The Hechinger Report profiled a teacher who uses the Class Dojo behavior modification software to “get children excited about things like staying in line.”
Really? Yeah, I’m sure kids are “excited” to be manipulated into compliance. I call BS.
Also, I’m pretty sure that our global economic and social transformations are being driven by creative innovators, not compliant rule-followers…
“our global economic and social transformations are being driven by creative innovators, not compliant rule-followers…”
Agreed. I know that effective class management is necessary even in an atmosphere that promotes creativity, but using the technology to promote creating rather than compliance seems like a much more ‘future ready’ strategy
Worse yet; new teachers are being encouraged to use technology-mediated behavior modification tools. If we accept this technology, it will replace the time we spend developing personalized sets of behavior management tactics. I feel like classroom management is the result of a long process of trial and error on the part of the educator. Giving new teachers a technologically powered shortcut will benefit nobody.
I believe that John Taylor Gatto had a bit to say about this, e.g. The Six Lesson Schoolteacher. As usual, do not expect this sort of “lesson” at the schools the policy makers send their children to.

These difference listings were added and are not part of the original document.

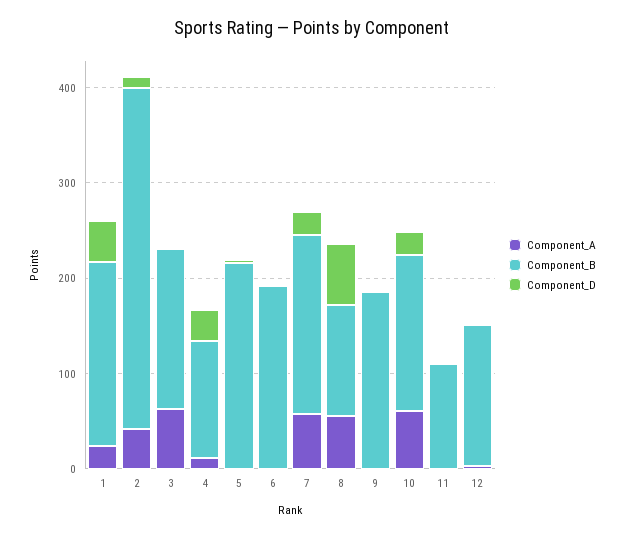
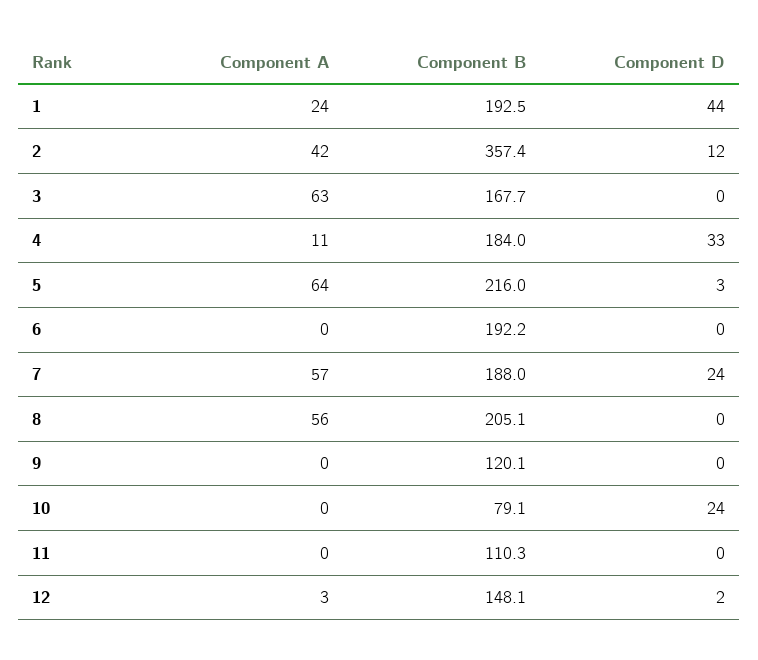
Component_B, 4: 120 -> 184
Component_A, 5: 0 -> 64
Component_B, 8: 120 -> 205.1
Component_D, 8: 60 -> 0
Component_B, 9: 180 -> 120.1
Component_A, 10: 60 -> 0
Component_B, 10: 160 -> 79.1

Funny you should mention Gatto. I just re-read Dumbing Us Down (which contains the 7-Lesson Schoolteacher) this past week. ‘Classroom management’ = behavior management = compliance… When will we begin working on learning environments that empower, not suppress?
Sadly I suspect it will be when “interest”, “excitement”, “motivation”, and “love of learning” are numbers on the administrators’ evaluation sheets… which is to say, never under the current climate of bad business practices being inappropriate applied to education.
As a teacher in an urban environment, I use ClassDojo on a daily basis for behavior modification. It truly is a double-edged sword: in order to ensure safety in an extremely chaotic environment this type of “manipulation into compliance” is necessary. However, I do hesitant while using it as it does work on extrinsically motivating students and suppressing behaviors rather than empower them.
Jenna, there are democratic and other schools that show us that manipulation into compliance is not necessary. I would encourage you to read Punished by Rewards by Alfie Kohn and to investigate schools where they invest in students’ internal metacognition, decision-making, and self-efficacy. I wonder if reliance on external rather than intrinsic motivation is helping cause rather than resolve your “extremely chaotic environment.” What if you helped kids own their learning spaces rather than merely being subject to them?